Senior executives at Britain's biggest drug maker, GlaxoSmithKline, are facing a criminal investigation in China for allegedly bribing officials as the company stands accused of being at the centre of a "huge" scheme to raise drug prices in the country.
The Ministry of Public Security claimed the executives had confessed, under interrogation by Chinese officials, to handing government workers and hospital personnel cash and perks for prescribing medications.
It said an investigation in three of the country's biggest cities, Shanghai, Changsha and Zhengzhou, had found that GSK tried to increase medicine prices by bribing doctors, hospitals, government officials and pharmaceutical industry associations.
The ministry said GSK executives had admitted to paying and accepting bribes via conference rebates and project fees. "After initial questioning, the suspects have admitted to the crimes and the investigation is ongoing," it said.
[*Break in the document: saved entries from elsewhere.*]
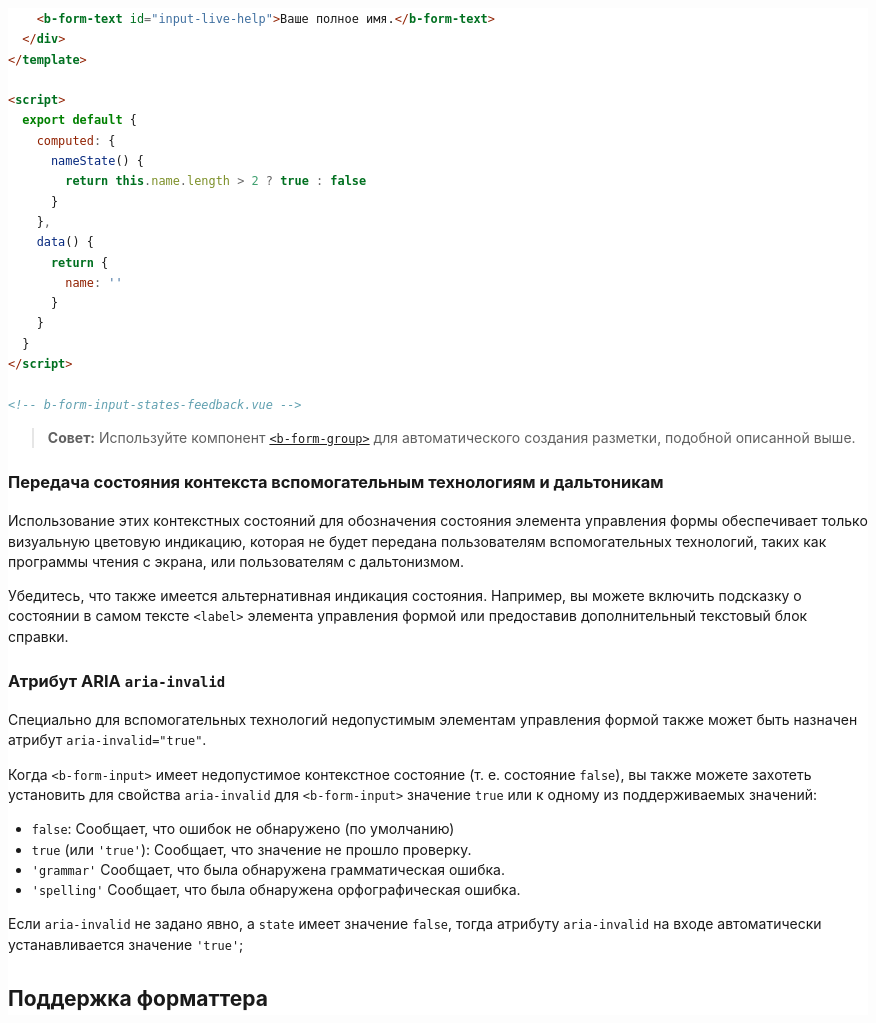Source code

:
 ```html
    <b-form-text id="input-live-help">Ваше полное имя.</b-form-text>
  </div>
</template>

<script>
  export default {
    computed: {
      nameState() {
        return this.name.length > 2 ? true : false
      }
    },
    data() {
      return {
        name: ''
      }
    }
  }
</script>

<!-- b-form-input-states-feedback.vue -->
```

> **Совет:** Используйте компонент [`<b-form-group>`](/docs/components/form-group) для автоматического создания разметки, подобной описанной выше.

### Передача состояния контекста вспомогательным технологиям и дальтоникам

Использование этих контекстных состояний для обозначения состояния элемента управления формы обеспечивает только визуальную цветовую индикацию, которая не будет передана пользователям вспомогательных технологий, таких как программы чтения с экрана, или пользователям с дальтонизмом.

Убедитесь, что также имеется альтернативная индикация состояния. Например, вы можете включить подсказку о состоянии в самом тексте `<label>` элемента управления формой или предоставив дополнительный текстовый блок справки.

### Атрибут ARIA `aria-invalid`

Специально для вспомогательных технологий недопустимым элементам управления формой также может быть назначен атрибут `aria-invalid="true"`.

Когда `<b-form-input>` имеет недопустимое контекстное состояние (т. е. состояние `false`), вы также можете захотеть установить для свойства `aria-invalid` для `<b-form-input>` значение `true` или к одному из поддерживаемых значений:

- `false`: Сообщает, что ошибок не обнаружено (по умолчанию)
- `true` (или `'true'`): Сообщает, что значение не прошло проверку.
- `'grammar'` Сообщает, что была обнаружена грамматическая ошибка.
- `'spelling'` Сообщает, что была обнаружена орфографическая ошибка.

Если `aria-invalid` не задано явно, а `state` имеет значение `false`, тогда атрибуту `aria-invalid` на входе автоматически устанавливается значение `'true'`;

## Поддержка форматтера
The claims could be a major blow for the FTSE 100 drugs giant, which has been pushing its Chinese business for major growth as key medicines fall out of patent in the West. Glaxo earned £875m from China in 2012, and has five manufacturing plants in the country, employing 5,000.
A spokesman for GSK said the public statement was the first it had heard of the allegations. He added that the company was "willing to co-operate with the authorities in this inquiry".
He said: "We take all allegations of bribery and corruption seriously. We continuously monitor our businesses to ensure they meet our strict compliance procedures. We have done this in China and found no evidence of bribery or corruption of doctors or government officials. However, if evidence of such activity is provided, we will act swiftly on it."
GSK has faced heavy scrutiny of its work in China on several fronts this week. Officials in Beijing are investigating potential price-fixing by GSK and other drug makers, including its rivals Merck, Novartis and Baxter.
They faced claims that its staff used improper tactics to market Botox in China. GSK said it had found "no evidence to support allegations" that staff handed doctors cash and other kickbacks for prescribing Botox.
'Gifts' that carry risks
On a trip to Hong Kong last year, I had dinner with a bunch of high-flying legal expats who told me how business is done across China.
How to accept a business card (two hands, look very excited), the imperativeness of small talk – and the huge importance of gifts. "They're part of how we do business," I was told.
Nowhere are those gifts more important in China than in its healthcare system, where doctors' low salaries are topped up by payments from patients and bribes from equipment-makers and drug suppliers. There are big prizes for cracking China – which drug makers need as Western markets flatten – but major risks too.
Just ask the Australian citizen Stern Hu and the other ex-Rio Tinto employees currently languishing in Chinese prisons after being charged with taking bribes. Hu was sentenced to a decade in a shared cell, sleeping on communal wooden boards.